Rapport de la mission parlementaire pour la révision des lois de bioéthique

Publié le 12 Jan, 2010

Le quotidien La Croix indique que le rapport de la mission parlementaire pour le réexamen des lois de bioéthique de 2004 est en cours de finalisation. Il vise principalement la recherche sur l’embryon et les cellules souches embryonnaires. Ce rapport sera soumis aux parlementaires de la mission sur la bioéthique avant d’être soumis à leur vote la semaine prochaine.

La recherche sur l’embryon est interdite mais la loi de 2004 l’autorisait  "à titre dérogatoire et pour une période limitée à cinq ans"  sous deux conditions dont celle de "progrès thérapeutiques majeurs". Parce que de nombreux chercheurs font valoir qu’il est délicat de prédire, au seuil d’une recherche, si celle-ci permettra de véritables progrès thérapeutiques et que "le système de moratoire choisi ne peut pas durer indéfiniment" puisque l’incertitude d’une éventuelle interdiction empêche d’engager des travaux à long terme : le moratoire serait supprimé en même temps que "l’exigence de ‘progrès thérapeutiques’". Le rapport proposerait alors de permettre les recherches ayant une "finalité médicale". Pour Jean Leonetti, le rapporteur, "en maintenant le principe de l’interdiction, on reste dans la philosophie du corpus législatif français, qui a toujours protégé l’embryon". La recherche sur l’embryon devrait suivre la même logique que celle de la loi sur l’interruption volontaire de grossesse (IVG) de 1975. Rappelant dans l’article 1 le principe du "respect de tout être humain dès le commencement de la vie", la loi Veil introduit ensuite les exceptions.

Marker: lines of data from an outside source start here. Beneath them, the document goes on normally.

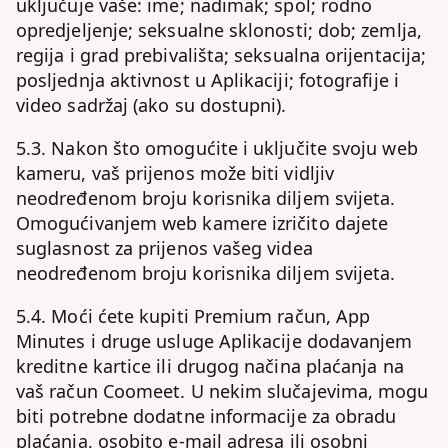
uključuje vaše: ime; nadimak; spol; rodno
opredjeljenje; seksualne sklonosti; dob; zemlja,
regija i grad prebivališta; seksualna orijentacija;
posljednja aktivnost u Aplikaciji; fotografije i
video sadržaj (ako su dostupni).
5.3. Nakon što omogućite i uključite svoju web
kameru, vaš prijenos može biti vidljiv
neodređenom broju korisnika diljem svijeta.
Omogućivanjem web kamere izričito dajete
suglasnost za prijenos vašeg videa
neodređenom broju korisnika diljem svijeta.
5.4. Moći ćete kupiti Premium račun, App
Minutes i druge usluge Aplikacije dodavanjem
kreditne kartice ili drugog načina plaćanja na
vaš račun Coomeet. U nekim slučajevima, mogu
biti potrebne dodatne informacije za obradu
plaćanja, osobito e-mail adresa ili osobni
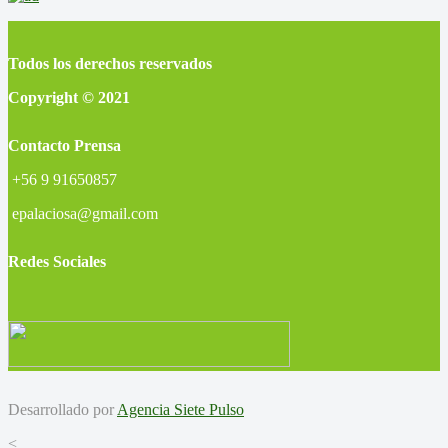
Todos los derechos reservados
Copyright © 2021
Contacto Prensa
+56 9 91650857
epalaciosa@gmail.com
Redes Sociales
Desarrollado por
Agencia Siete Pulso
<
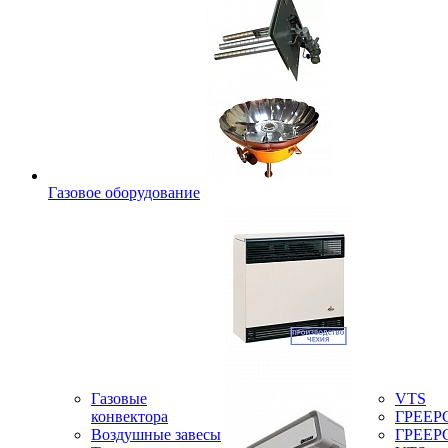
Газовое оборудование
Газовые
VTS
конвектора
ГРЕЕР
Воздушные завесы
ГРЕЕР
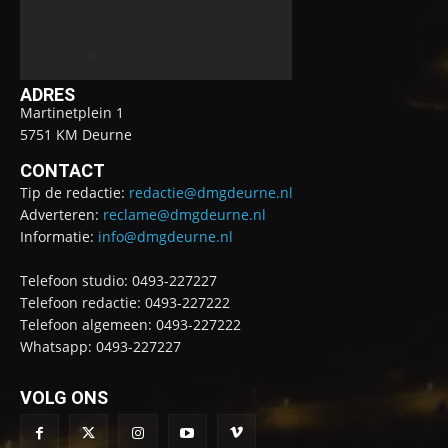
ADRES
Martinetplein 1
5751 KM Deurne
CONTACT
Tip de redactie:
redactie@dmgdeurne.nl
Adverteren:
reclame@dmgdeurne.nl
Informatie:
info@dmgdeurne.nl
Telefoon studio: 0493-227227
Telefoon redactie: 0493-227222
Telefoon algemeen: 0493-227222
Whatsapp: 0493-227227
VOLG ONS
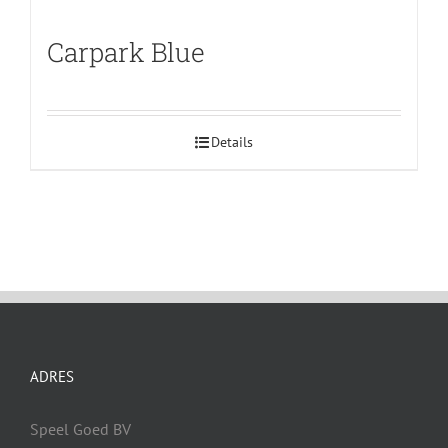
Carpark Blue
Details
ADRES
Speel Goed BV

De même "on peut concevoir une transgression au principe de la protection due à l’embryon eu égard à un intérêt supérieur, celui de la recherche médicale. Il s’agirait d’une transgression, certes, mais celle-ci serait réfléchie, organisée et clarifiée".

C’est donc une "interdiction de principe, assortie d’une dérogation pérenne" qui est préconisée, et non la voie d’une autorisation permanente sous conditions comme l’avait proposé le Conseil d’Etat. Si cette dérogation encadrée aboutit concrètement au même résultat qu’une autorisation pure et simple, à savoir la destruction d’embryons, elle marque une différence symbolique précise Jean Leonetti : "Dans un cas, on chosifie l’embryon, on le traite comme un matériel biologique; dans l’autre, on prend en compte le fait qu’il s’agit d’une vie humaine en devenir".